Dans l'aile du département de physique, certains laboratoires ont besoin de restauration. Deux appareils analytiques neufs, toujours emballés, sont entreposés dans le corridor. «On ne peut pas les mettre dans les laboratoires, qui ne sont pas encore configurés pour les accueillir», affirme M. Descroix.

La liste de travaux à entreprendre est longue. Et comme si ce n'était pas assez, l'Université de Montréal doit aussi décontaminer certains de ses murs, qui contiennent de l'amiante.

À l'École polytechnique, c'est plutôt le système de chauffage et de ventilation qui cause des maux de tête.

Dans la centrale thermique de l'école, trois immenses chaudières bleues alimentent un système de chauffage à la vapeur. Les trois chaudières n'ont jamais été remplacées depuis la construction du bâtiment principal... en 1957.

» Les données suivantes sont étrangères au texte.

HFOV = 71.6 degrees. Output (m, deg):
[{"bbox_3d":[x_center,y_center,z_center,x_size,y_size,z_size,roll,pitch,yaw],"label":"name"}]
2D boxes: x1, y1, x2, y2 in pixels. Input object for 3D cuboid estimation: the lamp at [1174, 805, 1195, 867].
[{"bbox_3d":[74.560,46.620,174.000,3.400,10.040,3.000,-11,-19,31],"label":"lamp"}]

L'École polytechnique effectue des rénovations sur une base régulière. Mais dans certains secteurs, l'établissement sera bientôt «à un point critique», dit la porte-parole de l'établissement, Annie Touchette. «Les besoins et les normes changent, et il faut s'y adapter», explique le responsable du secteur énergie de Polytechnique, Michel Lareau.

Plusieurs salles de classe ne sont toujours pas climatisées. «Avec les ordinateurs, aujourd'hui, ça n'a plus de sens», croit M. Lareau.

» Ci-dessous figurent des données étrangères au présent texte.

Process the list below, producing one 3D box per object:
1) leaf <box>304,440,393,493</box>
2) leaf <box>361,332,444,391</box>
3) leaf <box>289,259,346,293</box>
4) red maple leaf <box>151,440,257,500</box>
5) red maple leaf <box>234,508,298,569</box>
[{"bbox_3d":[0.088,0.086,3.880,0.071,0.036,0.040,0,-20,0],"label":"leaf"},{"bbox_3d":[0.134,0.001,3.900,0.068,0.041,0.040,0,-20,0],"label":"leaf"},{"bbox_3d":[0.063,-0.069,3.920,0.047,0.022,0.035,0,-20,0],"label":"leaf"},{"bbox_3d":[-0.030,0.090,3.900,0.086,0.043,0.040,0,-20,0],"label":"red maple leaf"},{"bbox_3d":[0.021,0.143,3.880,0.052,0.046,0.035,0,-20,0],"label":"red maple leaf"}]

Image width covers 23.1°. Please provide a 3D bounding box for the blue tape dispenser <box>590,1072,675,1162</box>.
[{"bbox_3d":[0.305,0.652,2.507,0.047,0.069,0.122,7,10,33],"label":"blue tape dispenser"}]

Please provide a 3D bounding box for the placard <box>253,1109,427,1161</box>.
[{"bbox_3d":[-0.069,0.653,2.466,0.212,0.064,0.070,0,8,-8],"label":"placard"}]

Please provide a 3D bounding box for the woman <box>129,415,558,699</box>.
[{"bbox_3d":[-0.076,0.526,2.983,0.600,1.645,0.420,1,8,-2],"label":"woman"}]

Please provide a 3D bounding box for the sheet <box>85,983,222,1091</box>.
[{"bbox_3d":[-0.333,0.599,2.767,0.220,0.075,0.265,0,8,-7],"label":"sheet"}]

Le nouveau pavillon Lassonde de l'École polytechnique, construit en 2005, est lui aussi alimenté par la centrale thermique du pavillon principal. Un système sophistiqué de collecte de la chaleur a été mis en place, augmentant du coup le rendement énergétique du nouveau bâtiment. Mais si un pépin survient dans les chaudières d'origine, c'est toute l'école qui en subirait les conséquences.

Les universités montréalaises ont beaucoup à faire pour remettre leurs installations en état. «Et à travers tout ça, on doit aussi penser à des agrandissements parce que notre clientèle augmente», affirme Mme Touchette.